Audio decoder 116 may provide audio waveform 126 to neural network 118. Neural network 118 may be, for example, a convolutional neural network that can take as, input audio waveform 126 and predict as output, an enhanced audio waveform 128, where enhanced audio waveform 128 is an enhanced version of audio waveform 126. For purposes of illustration only, an enlarged view 132 of region 130 is shown. Region 130 includes audio decoder 116, neural network 118, and audio output component 120.
Generally, neural network 118 can perform enhancements in addition to existing frequency based enhancement. Neural network 118 can include an encoder 122 and a decoder 124. Neural network 118 can be trained to compensate for a compression loss factor of an audio encoder that compressed the audio data frame. For example, neural network 118 can be trained to compensate for a compression loss factor of audio encoder 105 (and/or audio decoder 116) that generated (and/or decompressed) compressed audio data frame 110. For example, where the compensation loss factor includes one or more characteristics of speech that are modified during compression, neural network 118 can be trained to compensate for such one or more characteristics of speech. Also, for example, where the compensation loss factor includes signal noise that may be introduced during compression, neural network 118 can be trained to compensate for such signal noise to generate clean audio where an amount of the signal noise has been reduced and/or eliminated.
In some embodiments, where the compensation loss factor is one or more frequency ranges that are dropped during compression, neural network 118 can be trained to compensate for such one or more frequency ranges. In some embodiments, the compression loss factor of audio encoder 105 may include a reduction in a frequency bandwidth, and neural network 118 can be trained to compensate for such reduction in the frequency bandwidth. Also, for example, the compression loss factor of audio encoder 105 may include a change to a quantization of a frequency spectrum, and neural network 118 can be trained to correct the quantization of the frequency spectrum. As another example, the compression loss factor of audio encoder 105 may include an adjustment to one or more frequency bands, and neural network 118 can be trained to re-adjust the one or more frequency bands. In some embodiments, the audio waveform may include content in a given frequency range, and neural network 118 can be trained to enhance specific content in the given frequency range. For example, audio content in lower frequencies (e.g., sub-bass or bass) may be enhanced. As another example, vowel sounds in the English alphabet generally correspond to lower frequency bands (e.g., 250 Hz and 500 Hz bands), and consonant sounds in the English alphabet generally correspond to higher frequency bands (e.g. 2 kHz and 4 kHz bands), and audio content in one or more of these bands can be enhanced. For example, when the audio waveform includes one or more frequency bandwidths, the enhanced version of the audio waveform may include enhanced audio content in at least one frequency bandwidth of the one or more frequency bandwidths Such enhancements may also be applied for non-speech (e.g. music content) as well. Accordingly, audio content in these bands can be enhanced.

···

- EXERCISE 1
In the passage on neural network audio enhancement, which frequency bands do English vowel sounds generally correspond to?
- EXERCISE 2
Reproduce the audio enhancement passage verbatim from "Audio decoder 116 may" up to and including "output component 120.".
The listing below is not needed for this work.

- LISTED RECORDS
···

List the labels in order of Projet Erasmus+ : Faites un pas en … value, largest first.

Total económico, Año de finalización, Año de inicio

···

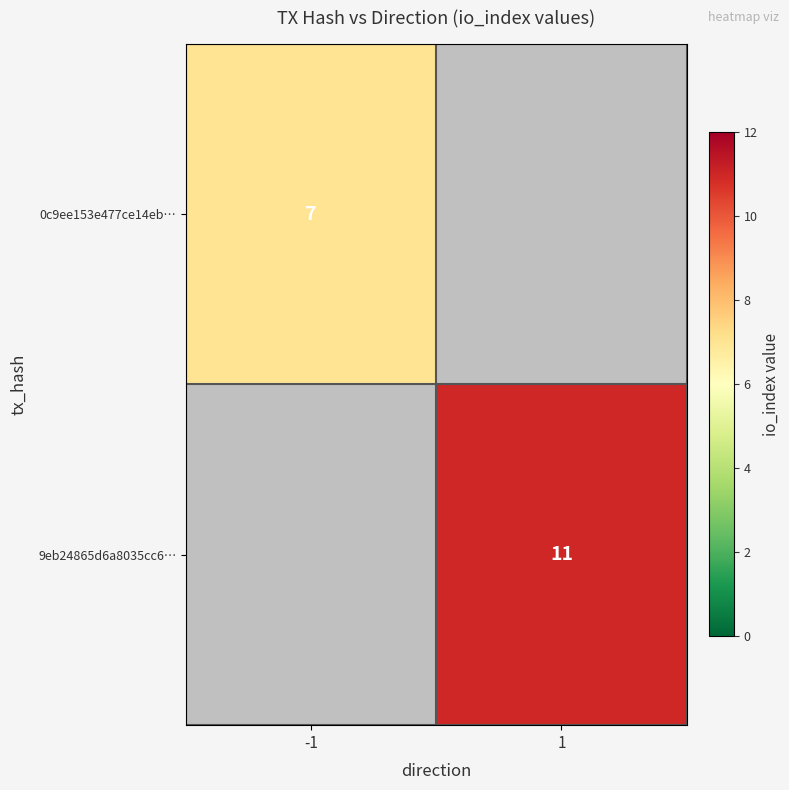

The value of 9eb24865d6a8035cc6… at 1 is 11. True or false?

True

···

- SOLUTION 1
Lower frequency bands, such as the 250 Hz and 500 Hz bands.

- SOLUTION 2
Audio decoder 116 may provide audio waveform 126 to neural network 118. Neural network 118 may be, for example, a convolutional neural network that can take as, input audio waveform 126 and predict as output, an enhanced audio waveform 128, where enhanced audio waveform 128 is an enhanced version of audio waveform 126. For purposes of illustration only, an enlarged view 132 of region 130 is shown. Region 130 includes audio decoder 116, neural network 118, and audio output component 120.